At 8:38 on our balcony |
After breakfast, we took the bus to Finsterau. I enjoyed this first part of our tour, as I always like looking at houses and villages, see where and how people handle the world immediately around themselves, where they live.
Our reliable little tour book was of great help, and when signposts failed, OK used his mobile phone to navigate. We met plenty of other walkers/hikers and many cyclists, especially on the Czech side of the border, as the paths there were made on purpose so that bike rides were comfortable (no bikes are allowed on most of the hiking paths on the German side).
The National Park "Bayerischer Wald" (Bavarian Forest) stops at the border, but of course the forest itself does not; on the other side, it is also a National Park, much larger than on the German side. For the animals and plants living there, political borders are non-existent, and so I am truly glad that both countries cooperate on this.

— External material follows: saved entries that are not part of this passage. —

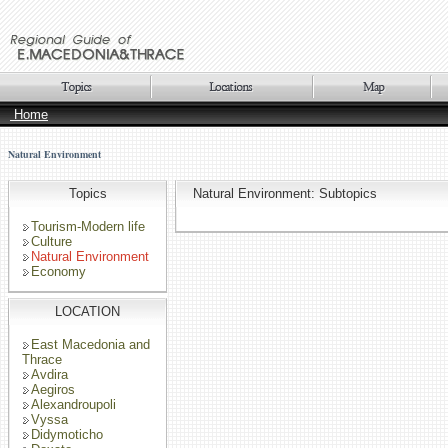
Home
Natural Environment
Topics
Natural Environment: Subtopics
Tourism-Modern life
Culture
Natural Environment
Economy
LOCATION
East Macedonia and
Thrace
Avdira
Aegiros
Alexandroupoli
Vyssa
Didymoticho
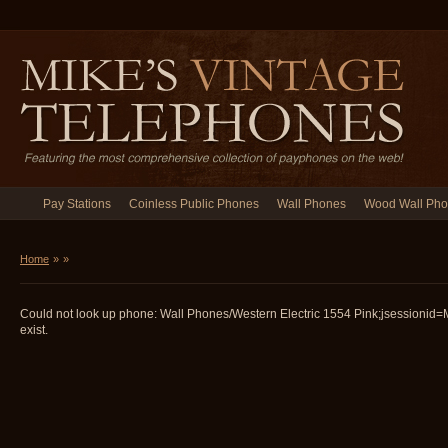
Pay Stations
Coinless Public Phones
Wall Phones
Wood Wall Ph
Home
»
»
Could not look up phone: Wall Phones/Western Electric 1554 Pink;jsession
exist.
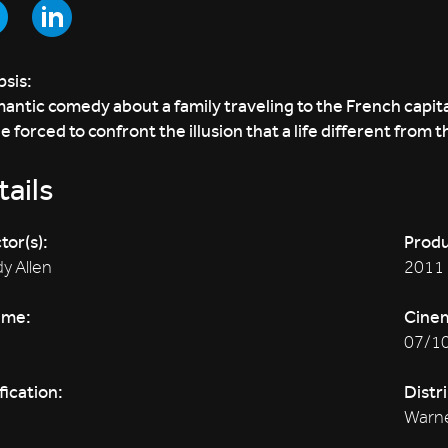
sis:
antic comedy about a family traveling to the French capit
e forced to confront the illusion that a life different from t
ails
tor(s):
Produ
y Allen
2011
ime:
Cine
07/1
fication:
Distr
Warne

Siebensteinkopf ("Seven Rocks Head"), named so because there are seven large rocks just below the summit |
Kay, this one is for you! |
After a while, we came to this remainder - and reminder! - of what the borders between Germany and Czechia once were like. Back then, the country was called Czechoslovakia, and part of the Eastern Block of countries in association with the USSR. Where there used to be watchtowers, barbed wire and guards with guns and dogs, nowadays there is only a sign telling you where you are. Isn't that a good thing, and something to be grateful for? And yes, Czechia is also part of the EU, and I am glad about that.
Walking back across the border, we discovered that we'd have to wait about an hour for the bus. We did not feel like waiting so long but were still fit enough to walk our way along the bus route for two more stops, until we reached a museum with a café and a shop. We had coffee and cake there and a look around the shop until the bus arrived and took us back to our village.
At the hotel, there was still enough time for a short stint in the spa until we dressed for dinner and enjoyed another great four courses of organic food and drink.
And to top things off, we went for a walk around the village to watch the most spectacular and beautiful sunset we'd seen this holiday. Before we finally retreated to our room, we had a G&T and a chat with our favourite waitress.
Looking back, I think this was my favourite day of our holiday - all days were great, but this one had so much in it, and that wonderful sunset made it all the more special.